→ **Given passage**

The first edition, which came out in 2006, has more than 200 photographs. The second edition is in a more compact size, but the number of photographs, including old ones and around 70 new ones, remains the same. A practising physician by profession, Sorabjee had only about five days to shoot for each edition—at the end of May and a few days after the monsoon, when views of the city can be best captured on camera because of atmospheric clarity.

Slideshow

The second edition has richer production values and is visually more appealing because Sorabjee spent more time in the processing laboratory, so the final reproductions are superior to those in the first edition.

Sorabjee captures the eastern shorefront of Colaba, which now has the Mumbai Port Trust Garden maintained by the Mumbai Port Trust, the sunset from the Imperial Towers or the Tardeo “twin towers", the city’s tallest building designed by architect Hafeez Contractor, the Vallabhai Patel Indoor Sports Stadium near Wankhede Stadium in south Mumbai, which used to be an open cycling track until recently, the Bandra Kurla business district, recognizable because of its expanse of similar looking buildings covered by refracted glass, which has narrowed the estuary of the Mithi river, and, of course, the Bandra-Worli Sea Link, Mumbai’s only transformative architectural marvel in the past decade.

→ **What you will do**
Continue the passage about the second edition of Sorabjee's book of Mumbai photographs, picking up after its last sentence.

→ **Data extract**
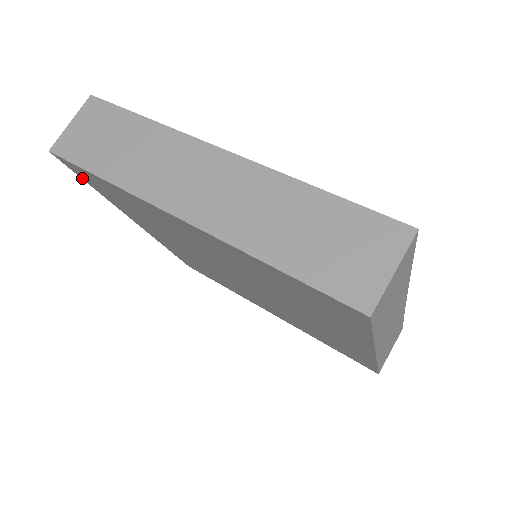
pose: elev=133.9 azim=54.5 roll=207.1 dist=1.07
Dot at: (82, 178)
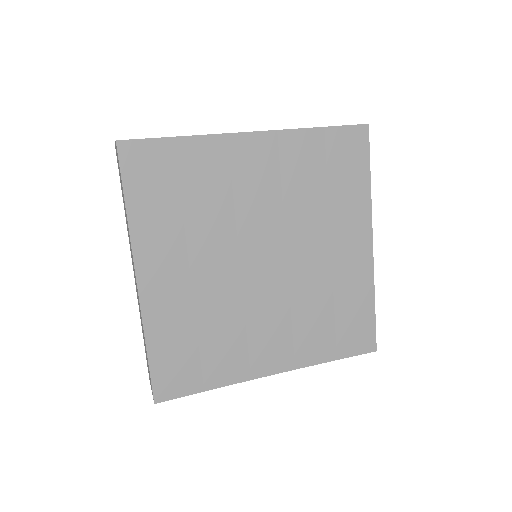
Dot at: occluded
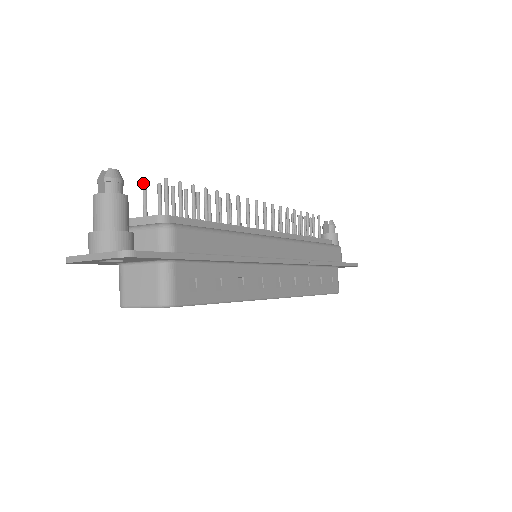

→ **Result**
“The thing that struck me most about the Mumbai that I was photographing now was the amazing density of population. Everyone talks of vertical construction and it is the most obvious one, but the number of people has increased dramatically since 2006. It’s amazing to see how many people come to the city all the time," says Sorabjee. He observes this even without having photographed the suburbs much—the only addition is the Bandra Kurla Complex. The first edition’s views of the western suburbs Versova and Lokhandwala and the shanties around the Western Expressway Highway are included in the second edition too. They perhaps had clutches of green in 2006.

Including more suburbs would have been an accurate portrait of a city imploding, and struggling to breathe— the top-angle views which planners need to redeem the city from doom. But as Sorabjee says, “Most new buildings are an eyesore, but I still think the view from up there tells you how alive and beautiful the city is."

Above Bombay by Jehangir Sorabjee, published by Eminence Designs, is available in book stores for 2,500.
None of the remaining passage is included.